Lina Bo Bardi was not a conventional curator, either. An exhibition, to her, was more than the display of iconic objects to convey prestige or to please the eyes. It was a learning experience. It was an invitation to wonder about artistic creation with no preconceptions of origin and meaning.
Her early involvement in exhibitions started with her participation in the efforts of Italian designers to educate the taste of a growing middle class in a fast-industrializing country after the end of World War II. Her collaboration with her husband, the contentious gallery owner and journalist Pietro Maria Bardi, whom she followed in an adventurous commercial and cultural move to Brazil, allowed her close involvement with museum projects. Aside from Bardi’s historical and educational interest in wide-ranging assemblages and cabinets of curiosities, his confrontational imprint added a sense of controversy to her curatorial experience and discourse.
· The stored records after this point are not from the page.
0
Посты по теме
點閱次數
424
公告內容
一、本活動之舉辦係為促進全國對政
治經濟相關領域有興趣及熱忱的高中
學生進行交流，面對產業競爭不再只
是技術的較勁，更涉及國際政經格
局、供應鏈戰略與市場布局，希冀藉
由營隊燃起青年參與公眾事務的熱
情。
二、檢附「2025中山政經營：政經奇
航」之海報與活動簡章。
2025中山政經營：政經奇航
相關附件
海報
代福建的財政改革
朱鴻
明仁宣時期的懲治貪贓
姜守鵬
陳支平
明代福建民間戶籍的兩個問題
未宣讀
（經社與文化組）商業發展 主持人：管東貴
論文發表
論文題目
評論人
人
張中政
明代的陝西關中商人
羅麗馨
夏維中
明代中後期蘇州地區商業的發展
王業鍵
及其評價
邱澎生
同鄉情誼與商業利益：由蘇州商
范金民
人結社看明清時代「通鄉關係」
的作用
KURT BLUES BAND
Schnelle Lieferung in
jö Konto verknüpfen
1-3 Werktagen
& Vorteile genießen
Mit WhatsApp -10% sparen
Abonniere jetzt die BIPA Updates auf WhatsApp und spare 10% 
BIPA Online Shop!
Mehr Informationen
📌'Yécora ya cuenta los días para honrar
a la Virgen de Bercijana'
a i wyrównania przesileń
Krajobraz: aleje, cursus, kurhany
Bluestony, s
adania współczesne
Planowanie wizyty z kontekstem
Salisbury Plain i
After this formative period in Italy and Brazil in the 1940s and 1950s, her pedagogical approach to exhibitions gradually expanded toward political concerns as she developed an independent career in Bahia in the early 1960s. During this period, she became involved in exhibition and theater productions in collaboration with the director of the Drama School in Salvador, who opened her eyes to the continuity between displaying and staging tactics and between artistic and ethnographic narratives. In the meantime, she also engaged with the emerging artistic avant-garde that aspired to the socialization of culture in Brazil.
In the following decade, during the harshest years of the authoritarian regime in Brazil, Bo Bardi radicalized her design practice by becoming involved in experimental theater productions. In her maturity, she was able to consolidate her desire for a synthesis of architecture as the place for the staging of everyday life in the projects she designed for several cultural facilities and large exhibitions that eliminated superfluous effects and called for reflection.
In hindsight, many of the shows she helped organize throughout her career had ethical implications. Like her scenic projects that placed spectators in direct contact with performers, they intended to usher viewers into action. And by doing so, they nurtured a relevant pedagogical and political purpose much beyond the desire for visual delight.
Lina Bo Bardi saw no distinction between the cultural relevance of a masterpiece of Western painting and of a quilt crafted anonymously from old rags. To her, they were both the labor of human creation.